Airflow is somewhere between good enough and pretty cool, it's based on what we had at Facebook (called Dataswarm).

IMO in 2-3 years Airflow will be the de-facto ETL standard, like Hadoop used to be for "Big data". If you're rolling your own ETL at this point, you're wasting your time. If you're using something else, you're (probably) missing out on ETL-as-code goodness.

3 comments

IMO Airflow currently is the de-facto standard and in 2-3 years it will go the way of Hadoop
How does it compare to big iron enterprise ETL tools like IBM datastage? I have only dabbled but it looks far more appealing for a variety of reasons.
For context, I used Datastage, Informatica, Ab Initio and SSIS in previous lives an went on to write the first version of Airflow. I developed a taste for pipelines-as-code while working at Facebook using an internal tool that is not open source.

Brief: Continue the comment thread about Airflow after its last comment.

Material shown:
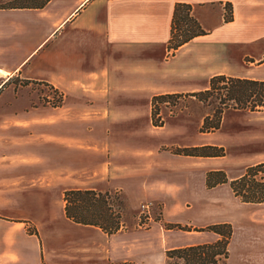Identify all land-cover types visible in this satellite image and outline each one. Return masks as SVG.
<instances>
[{"label":"crops","instance_id":"obj_1","mask_svg":"<svg viewBox=\"0 0 264 264\" xmlns=\"http://www.w3.org/2000/svg\"><path fill=\"white\" fill-rule=\"evenodd\" d=\"M177 2L191 5L205 34L173 50ZM218 74L264 80V0L0 7V88L19 77L48 83L63 97L48 106L37 96L0 94V264H165L168 249L218 239L196 229L221 222L232 226L226 264H264V201L243 202L229 184L264 162V151L252 147L230 161L226 154H178L171 148L213 144L234 151L245 139L217 132L190 139L182 117L152 123L154 95L203 90ZM250 116L263 125L264 109ZM214 170L228 182L208 187ZM72 189H118L132 209L158 201L160 219L131 213L112 233L74 222L64 209V192Z\"/></svg>","mask_w":264,"mask_h":264},{"label":"trees","instance_id":"obj_2","mask_svg":"<svg viewBox=\"0 0 264 264\" xmlns=\"http://www.w3.org/2000/svg\"><path fill=\"white\" fill-rule=\"evenodd\" d=\"M13 0H5L0 7H42L48 0H43L38 5L10 4ZM225 21L231 20V7L225 6ZM205 34V30L191 14V5L177 2L174 6L170 38L168 46L173 50L190 41L196 36ZM49 85L48 83H45ZM54 88L52 85H49ZM56 90V89H55ZM186 94V93H185ZM200 101L212 98V115L203 119L202 129L216 130L220 126L221 114L225 109L256 111L264 109V80L228 76L225 74L214 75L209 80L206 89L187 93ZM181 97L178 93L157 94L152 98L153 125H162V119H155L158 114L159 102H172L175 104ZM61 103V102H60ZM55 105V104H54ZM57 105V103H56ZM174 153L193 156H223V146L204 144L191 147H177ZM264 172L263 163L250 165L244 173L229 181L235 196L248 203L264 201ZM228 178L223 170L209 171L206 176L208 187L227 182ZM64 209L68 218L77 223L96 225L108 233L119 229L123 214L115 211L110 203V193L95 190L72 189L64 192ZM126 202V201H125ZM126 208H127V202ZM160 215V214H159ZM141 219H145L140 215ZM157 220L160 217L156 218ZM168 229L191 230L187 225L179 223H164ZM217 233L219 238L213 242H205L188 246L168 249L165 252V264H226L228 258V244L232 235L230 223L221 222L207 226L204 229ZM121 264H131L129 262Z\"/></svg>","mask_w":264,"mask_h":264},{"label":"rangeland","instance_id":"obj_3","mask_svg":"<svg viewBox=\"0 0 264 264\" xmlns=\"http://www.w3.org/2000/svg\"><path fill=\"white\" fill-rule=\"evenodd\" d=\"M5 0H0V3H3ZM43 0H13L10 2V4H18V5H38ZM1 5V4H0ZM6 86V85H5ZM4 86V87H5ZM7 86H10V88H0V94L1 95H7V96H37L39 97L38 103L43 105H56L60 104L62 102V95L58 90H55L51 86L40 83V82H29L26 80H23L19 77H13L10 82H8ZM212 98L208 101H200L196 97L189 96L186 94H181V97L177 99L175 104H172V102H159L157 104L158 107V114L155 115V119H162L163 124L162 125H154V126H163L167 120L172 118H178L180 117L183 119V125L184 130L187 132L188 137L191 139L192 136L197 134L198 132L202 133H209V132H216L218 135H223V137H226L227 135H239L240 137L245 139V142L241 144L240 146H236L234 151H232L230 148L227 151L224 145H218L223 146L225 149L226 154V161H230L235 157L234 155L237 153H251L252 147L255 148L258 146V148L262 149L260 152L264 151V141H260V137H264V121L263 125H255L257 120H252L250 116L249 110H238V109H232L228 108L225 109L221 114V121L220 126L216 130H207L202 129V123L203 119L206 115H212L213 112V106L214 104L211 102ZM17 108H20L21 105H13ZM254 118V117H253ZM153 123V122H152ZM217 135V134H216ZM246 136L252 137L251 140H248L246 142ZM256 137V138H255ZM263 139V138H262ZM191 147V146H186ZM171 150L174 152L175 148L172 147ZM227 151V152H226ZM224 154V155H225ZM263 163L264 162H260ZM259 164V163H257ZM255 165V164H254ZM228 171L231 172L234 167H227ZM235 170V169H234ZM264 173V172H263ZM263 173L262 176H263ZM229 180V179H228ZM228 182V181H227ZM110 193V203L112 204V207L115 211H120L123 214V217L126 219L128 218L129 214L132 213V216H135L138 211H140V205L137 209H132V207L126 208V198L124 196V193H122L118 189H111L107 190ZM105 192V191H103ZM126 201V202H125ZM162 205L158 201H154V203L150 206V216L152 212V216L156 219L160 217ZM122 217V218H123ZM137 221V220H134ZM32 227H28V231H32ZM232 264V263H227Z\"/></svg>","mask_w":264,"mask_h":264},{"label":"built area","instance_id":"obj_4","mask_svg":"<svg viewBox=\"0 0 264 264\" xmlns=\"http://www.w3.org/2000/svg\"><path fill=\"white\" fill-rule=\"evenodd\" d=\"M152 205L151 202H144L140 205V215L145 219L150 218V206Z\"/></svg>","mask_w":264,"mask_h":264}]
</instances>
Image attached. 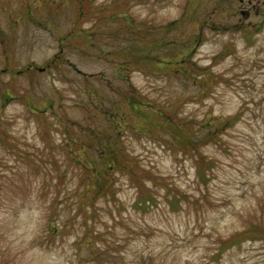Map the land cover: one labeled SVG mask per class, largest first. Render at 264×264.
<instances>
[{"label":"rangeland","instance_id":"rangeland-1","mask_svg":"<svg viewBox=\"0 0 264 264\" xmlns=\"http://www.w3.org/2000/svg\"><path fill=\"white\" fill-rule=\"evenodd\" d=\"M78 4L0 0V264H264V0Z\"/></svg>","mask_w":264,"mask_h":264},{"label":"trees","instance_id":"trees-1","mask_svg":"<svg viewBox=\"0 0 264 264\" xmlns=\"http://www.w3.org/2000/svg\"><path fill=\"white\" fill-rule=\"evenodd\" d=\"M77 1L79 3L78 4V9H79V11L81 13L82 12V10H81L82 9V4H83L84 0H77ZM56 59H57V56L53 59V61L56 60ZM121 95L127 96L126 99H127L129 104L133 108H137L138 107L136 104L143 105L142 101L137 99L135 93L134 94H129V93L125 92L124 94H121ZM108 156L113 158V161H114L115 164H116V161H118V159H119L115 152H112L111 154L109 153ZM121 169L124 170V171H129V172L131 171L130 173H132L134 171V167H132V164H130L128 162H125V161H124ZM130 169H132V170H130ZM201 171H202L201 169H198V174H200ZM92 174H93V176L96 175L95 172H92ZM102 186H103V183L100 184V182H99V184H98L99 189H102ZM96 193L100 194V195H104V196H106V195H111L112 196L114 194V192H112V190L109 189V186H107L105 190H98V191L95 190L94 194H96ZM138 199H139V201L136 202V205L140 206L142 208L150 207V205H152L156 201L155 198L152 195H147V194L146 195H142L140 197L138 196ZM53 229L56 230L55 227H53ZM51 232H52L53 235H57V232H53L52 230H51Z\"/></svg>","mask_w":264,"mask_h":264},{"label":"flooded vegetation","instance_id":"flooded-vegetation-1","mask_svg":"<svg viewBox=\"0 0 264 264\" xmlns=\"http://www.w3.org/2000/svg\"><path fill=\"white\" fill-rule=\"evenodd\" d=\"M240 3H242V0H240ZM239 13H240V15H244L245 11H244L243 9H241V10L239 11Z\"/></svg>","mask_w":264,"mask_h":264}]
</instances>
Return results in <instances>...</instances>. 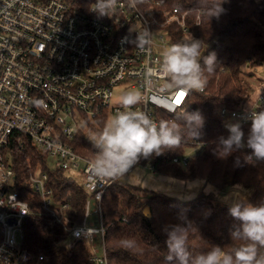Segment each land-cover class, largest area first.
<instances>
[{"label": "built area", "instance_id": "1", "mask_svg": "<svg viewBox=\"0 0 264 264\" xmlns=\"http://www.w3.org/2000/svg\"><path fill=\"white\" fill-rule=\"evenodd\" d=\"M95 3L0 0V264H32L24 223L31 214L41 213L67 231L66 246L72 252L86 248L92 264H110L102 201L116 180L101 183L92 175L90 162L96 149L93 156L75 149L74 141L84 129L81 125L124 110L122 105L112 106L118 87L139 91L142 100L133 110L147 112L157 123L173 120L171 116L182 111L188 100L189 92L183 90L159 91L168 82L166 74H159L149 86L146 72L162 68L165 48L191 39V11L168 8L160 0H143L136 7L129 0H118L111 16L98 17L92 11ZM202 15V10L195 13V25L201 24ZM135 28L151 33L150 47L141 50L124 42L125 37H136ZM263 105L264 89L251 109L220 107L219 111L225 126H242L251 122L248 114ZM28 142L56 159L53 168L82 176L89 198L81 222L68 224L70 204L55 197L46 172L36 171L18 187L7 149L24 148ZM28 198L40 208L32 209L37 206ZM46 258L39 255L40 261Z\"/></svg>", "mask_w": 264, "mask_h": 264}, {"label": "trees", "instance_id": "2", "mask_svg": "<svg viewBox=\"0 0 264 264\" xmlns=\"http://www.w3.org/2000/svg\"><path fill=\"white\" fill-rule=\"evenodd\" d=\"M160 1L168 8L178 7L191 11L188 18L189 37L203 41L201 51L204 56L215 52L218 65L213 73H206L207 84L204 91L189 92L182 109L201 111L205 118L201 136L196 139L187 138L175 150H165L160 155L153 154L148 158L141 157L136 165L149 164L154 172L183 181L205 180L216 188L218 194L232 185H240L250 190L248 203H264V161H249L247 157L252 154V150L246 146L227 157H222L217 151L219 138H227L229 135L219 108L246 110L247 98L242 82L244 68L264 64V0H226L223 4L225 11L219 18L213 17L210 21L202 15V22L198 26L193 22V16L200 10L197 0ZM174 29L177 32L175 34L180 37L178 28ZM259 111H264V105ZM171 118L181 128L184 127L182 121L176 120V115ZM96 121L101 128L95 130L100 132L107 117ZM93 124L89 123L90 126ZM242 129L246 141L251 122L242 125ZM74 146L80 154L93 156L95 148L83 135V131L78 134ZM196 147L199 148L195 153L187 154ZM7 153L18 187L23 186L36 171L46 172L55 197L60 202L70 204L68 224L83 220L85 203L89 198L84 189L83 178L81 184H78L74 175L50 167L48 155L30 142L24 148L12 145ZM175 158L180 160L175 162ZM185 158L188 160H184ZM122 177L106 190L102 201L110 264H165V229L181 223L179 216L182 212L194 226L188 235L189 250L194 255L207 252L215 246L231 252L242 243L232 240L230 230L237 221L230 214L231 206L222 203L217 195L201 192L191 200H182L141 185L128 184ZM22 190L23 197L27 198L26 187ZM28 199L36 205L35 199ZM36 206L32 205V209L40 208ZM24 233L25 246L33 256L32 264H92L88 250L83 248L76 254L68 249L67 231L61 225L52 224L42 213L31 214L26 218ZM124 239L133 240L136 246L125 247L122 244ZM260 251L264 252V249ZM40 254L47 258L40 261Z\"/></svg>", "mask_w": 264, "mask_h": 264}, {"label": "clouds", "instance_id": "3", "mask_svg": "<svg viewBox=\"0 0 264 264\" xmlns=\"http://www.w3.org/2000/svg\"><path fill=\"white\" fill-rule=\"evenodd\" d=\"M143 0H129L131 7H136ZM226 0H197V7L210 19L219 18L225 11ZM118 0H96L92 10L98 17L111 16L115 12ZM137 35L124 42L135 48L144 50L153 43L151 33L135 29ZM203 41L191 38L171 44L163 50V64L160 70L148 69L146 83L151 86L153 79L159 74H166L168 82L159 91L169 89L184 92H203L207 84V74L216 70L217 56L215 52L204 56L201 52ZM202 61V63H201ZM142 100L139 91H127L120 97L123 111L117 112L98 133L88 132L85 135L96 149V157L90 162L91 172L98 182L115 181L124 176L141 159L160 155L165 150H175L187 138L196 139L201 136L205 118L201 111L183 110L175 113L176 120L182 121L181 128L175 120L153 121L147 112L133 110ZM175 112V109H172ZM251 129L245 141V133L240 123L228 124L229 135L220 137L217 151L222 157L244 148L252 150L247 157L264 161V111H251L248 114ZM239 163V158H237ZM230 214L237 221L230 230L232 240L240 241L231 252H225L215 246L207 252L193 254L189 250L188 235L194 228L191 221L182 212L181 223L165 229L167 235V254L165 264H264V203L252 204L236 201L230 207ZM127 248L135 247L130 239L122 240Z\"/></svg>", "mask_w": 264, "mask_h": 264}, {"label": "rangeland", "instance_id": "4", "mask_svg": "<svg viewBox=\"0 0 264 264\" xmlns=\"http://www.w3.org/2000/svg\"><path fill=\"white\" fill-rule=\"evenodd\" d=\"M202 52V51H201ZM245 73L242 75V82L244 85V95L247 98L245 103V109H251L255 105L259 96L262 94L264 89V64L256 65L254 67H245ZM127 91H133L130 88L123 89L121 87L115 88L114 97L112 100V106H119L120 97ZM136 91V90H135ZM114 116L110 114L107 118V122ZM106 122V123H107ZM95 125V126H94ZM83 135L89 139L85 134L88 132L98 133L95 129L101 128L97 121L93 126L82 124ZM95 127V128H94ZM199 147L190 149L187 154H193L198 150ZM56 159L49 157L48 164L50 167H54ZM40 171V170H38ZM69 175H74L76 182L81 184L82 176L80 173L69 172ZM122 180L128 184L141 185L142 187L163 192L169 196H174L182 200H191L197 197L201 192L212 193L217 195L218 199L224 203L232 206L236 201H246L250 199V190L240 186L232 185L226 191L219 193L216 188L202 179H195L190 181H183L174 177L161 175L154 172L149 164L143 165L138 164L128 173H126ZM96 219V218H94ZM95 221V220H94ZM100 242V239L98 240Z\"/></svg>", "mask_w": 264, "mask_h": 264}]
</instances>
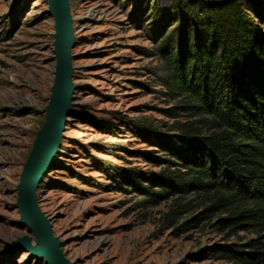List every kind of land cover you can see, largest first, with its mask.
<instances>
[{"label":"rangeland","instance_id":"1","mask_svg":"<svg viewBox=\"0 0 264 264\" xmlns=\"http://www.w3.org/2000/svg\"><path fill=\"white\" fill-rule=\"evenodd\" d=\"M75 90L64 138L37 189L44 214L73 264H229L217 247L251 233L222 230L211 211L197 228L177 227L211 206L189 193L150 202L130 171L182 170L150 138L197 124L188 101L170 89L161 41L175 48L193 29L190 7L221 0H70ZM251 17L264 0H241ZM261 24V23H260ZM55 22L46 0H0V264H45L12 243L20 225L17 185L45 125L55 78ZM153 139V138H152ZM143 186L150 183L139 181ZM158 189V187H154ZM183 204L176 221L167 218ZM35 240V239H34Z\"/></svg>","mask_w":264,"mask_h":264},{"label":"trees","instance_id":"2","mask_svg":"<svg viewBox=\"0 0 264 264\" xmlns=\"http://www.w3.org/2000/svg\"><path fill=\"white\" fill-rule=\"evenodd\" d=\"M256 11L260 21L241 0L200 3L189 8L194 27L189 34L180 30L175 48L171 37L163 38L170 89L202 116L200 127L188 124L178 134L149 130L168 158L155 159L182 170L128 175L150 202L178 194L210 196L211 206L177 229L197 228L209 211L211 217L226 213L218 219L222 230L254 235L245 244L217 247L229 264H264V10ZM143 180L151 186L141 185ZM184 207L167 215L172 224Z\"/></svg>","mask_w":264,"mask_h":264},{"label":"water","instance_id":"3","mask_svg":"<svg viewBox=\"0 0 264 264\" xmlns=\"http://www.w3.org/2000/svg\"><path fill=\"white\" fill-rule=\"evenodd\" d=\"M48 13L55 22V78L49 104L45 108L46 122L39 131L17 185L16 207L20 225L33 235H26L12 243V248L22 249L45 264H73L55 236L53 221L42 212L37 199V189L49 172L59 153L68 118L72 112L75 90L73 82L72 49L75 33L70 0H46Z\"/></svg>","mask_w":264,"mask_h":264}]
</instances>
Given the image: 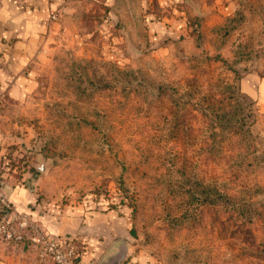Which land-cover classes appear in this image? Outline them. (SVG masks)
Returning <instances> with one entry per match:
<instances>
[{"label":"rangeland","instance_id":"obj_1","mask_svg":"<svg viewBox=\"0 0 264 264\" xmlns=\"http://www.w3.org/2000/svg\"><path fill=\"white\" fill-rule=\"evenodd\" d=\"M59 25L0 94L14 208L106 225L97 264H264V0H74Z\"/></svg>","mask_w":264,"mask_h":264},{"label":"crops","instance_id":"obj_2","mask_svg":"<svg viewBox=\"0 0 264 264\" xmlns=\"http://www.w3.org/2000/svg\"><path fill=\"white\" fill-rule=\"evenodd\" d=\"M73 2L74 0H0V94L8 89L10 95L22 96L24 87L29 84V79L22 75V70L29 64L31 56L38 52L40 40L60 26L62 18L69 17ZM262 84L260 89L264 92ZM8 197L20 210H27L33 198L23 189ZM57 218L48 221V229L55 236L68 239L74 236L85 245V252L76 264H97L119 240L115 239L106 225L95 226L85 220L82 224L83 217L60 221ZM122 226L121 224L120 228ZM118 230L119 227L116 235ZM8 246L12 244L0 242V264H28L33 257L32 248L27 244L14 245L13 250Z\"/></svg>","mask_w":264,"mask_h":264},{"label":"built area","instance_id":"obj_3","mask_svg":"<svg viewBox=\"0 0 264 264\" xmlns=\"http://www.w3.org/2000/svg\"><path fill=\"white\" fill-rule=\"evenodd\" d=\"M0 242L26 243L37 249L33 264H76L78 253L73 240L40 231L30 219L19 213L0 189Z\"/></svg>","mask_w":264,"mask_h":264},{"label":"water","instance_id":"obj_4","mask_svg":"<svg viewBox=\"0 0 264 264\" xmlns=\"http://www.w3.org/2000/svg\"><path fill=\"white\" fill-rule=\"evenodd\" d=\"M120 251H123V250H120ZM122 255L123 254L121 252H117L114 256L110 257V258H112V261H108L105 264H111V263H114L116 261H119L122 258Z\"/></svg>","mask_w":264,"mask_h":264}]
</instances>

Task response:
I'd argue that pipelines as code, as opposed to dragndrop GUIs, is a better approach, at least for people who are comfortable writing code. Code is easy to version, test, diff, collaborate and allows for the creation of arbitrary abstractions.

ETL tools just can't compete with a tool that forces code to do anything. It might seem backwards, but we've abandoned all non-code environments and force pure-code for configuration for all of our pipelines.
> like Hadoop used to be for "Big data"

So, you are saying it will be going with time, after it becomes the de-facto ETL tool?